Le cartésianisme méthodologique
L’unité des sciences nous tourne vers l’idée d’un ordre unique des connaissances analogue à l’ordre mathématique. La certitude des mathématiques est d’ordre universel. Dans l’unité de l’esprit, la connaissance est sagesse suprême. Mais le monde est fait d’une même et unique matière de sorte que la physique, l’astronomie et la biologie doivent obéir aux mêmes règles. Dans la méthode, les règles doivent être certaines et faciles permettant d’aboutir à la connaissance vraie de tout ce dont on est capable. Il faut éviter l’erreur, le philosophe est animé par la volonté de parvenir à tout ce qui est clair, (idée claire, toute idée qui se manifeste par l’intuition), et distinct, (ce qui nous est saisissable, possibilité de séparer une idée d’une autre). Afin de ne pas sombrer dans l’erreur, il ne faut pas se fier aux préjugés, éviter la précipitation, ce qui est susceptible de ne pas nous amener aux idées claires et distinctes et qui serait douteux. Il faut en outre découvrir la vérité.
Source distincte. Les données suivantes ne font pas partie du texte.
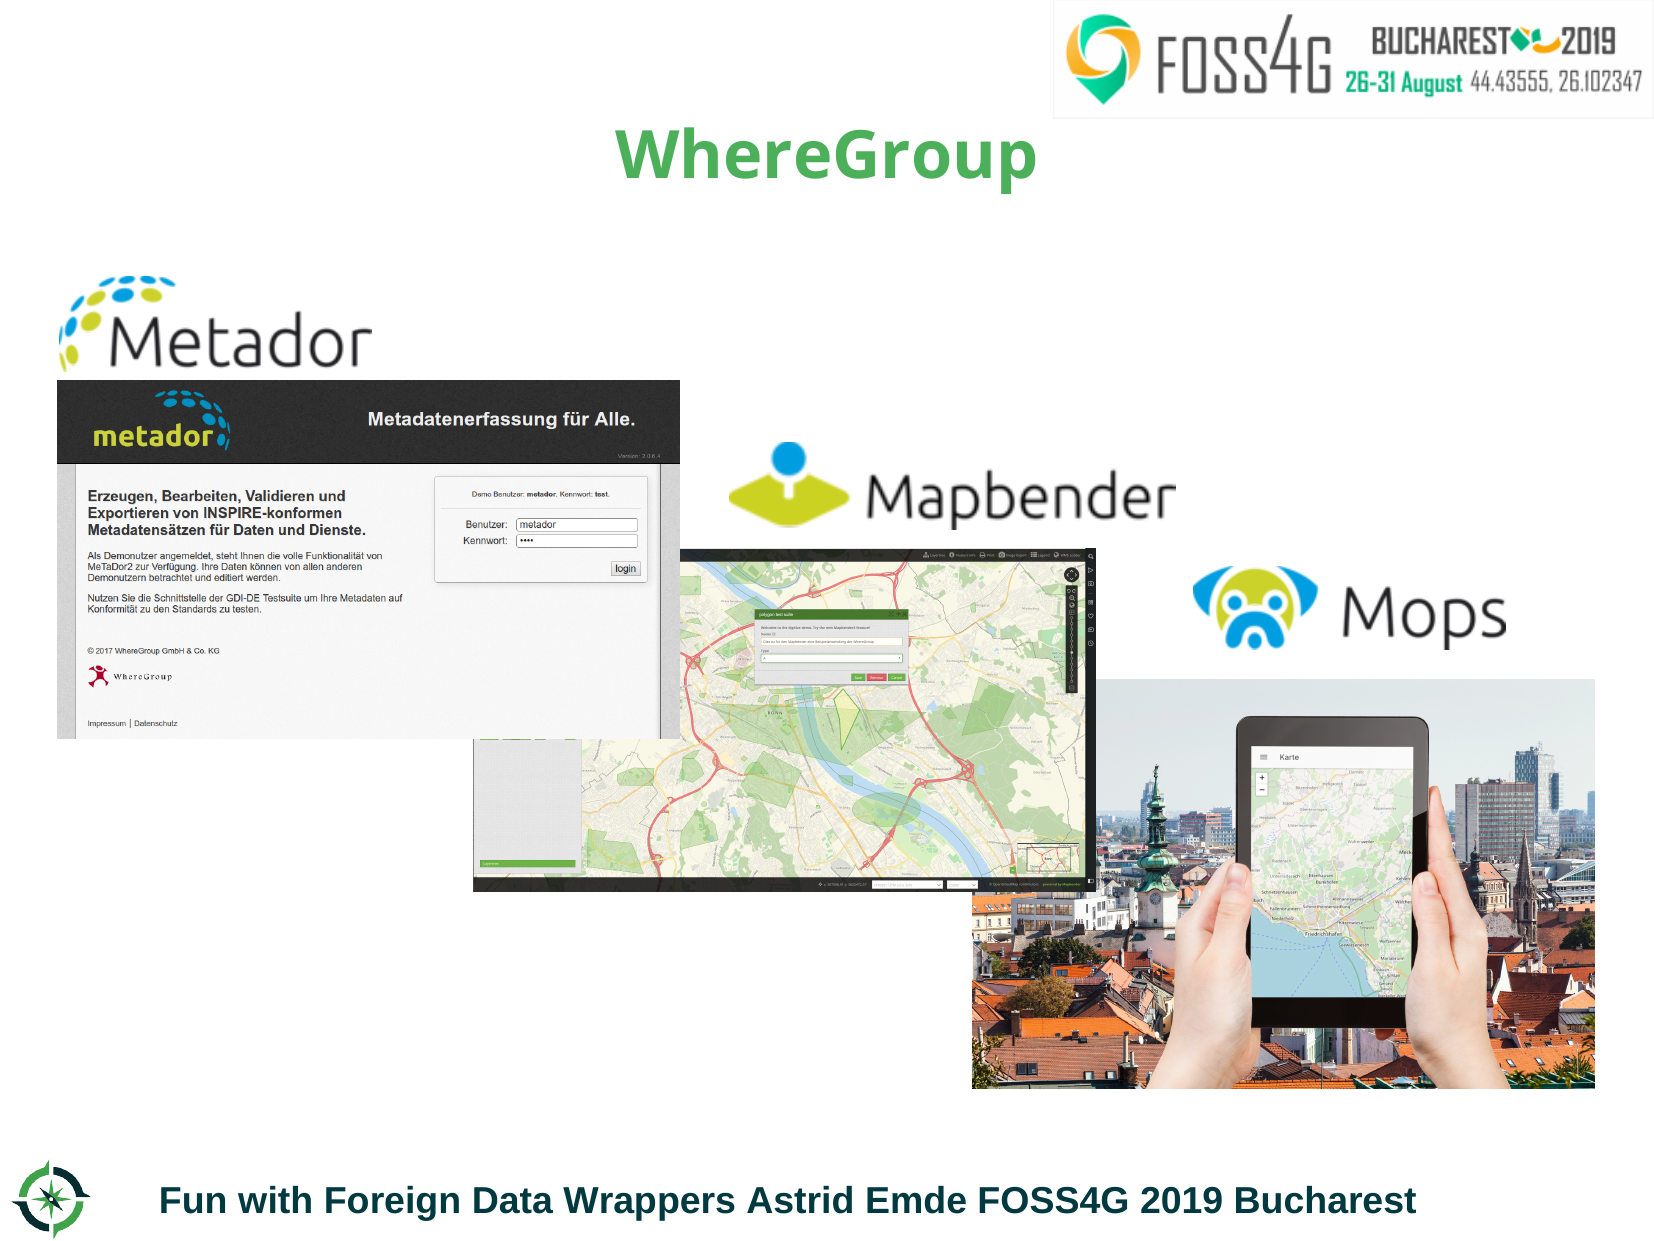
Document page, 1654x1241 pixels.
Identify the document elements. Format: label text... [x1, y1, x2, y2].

Par les règles de l’analyse, « diviser les difficultés, les examiner en autant de parcelles possibles afin de les mieux résoudre », les règles de la synthèse, « conduire par ordre mes pensées en commençant par les plus simples et les plus aisées à connaitre pour remonter peu à peu, jusqu’à la connaissance des plus composées ». Vient ensuite le dénombrement, « faire partout des dénombrements si entiers et des revues si générales que je fusse assuré de ne rien omettre ». Les trois notions dominantes permettant de découvrir la vérité par le biais de la synthèse, de l’analyse et du dénombrement sont, l’intuition, l’induction, ce qui permet de passer d’un terme à un autre en s’apercevant, par intuition de leur rapport, et l’ordre, complexe, ordonné, c’est le but final de la science cartésienne, du cartésianisme méthodologique.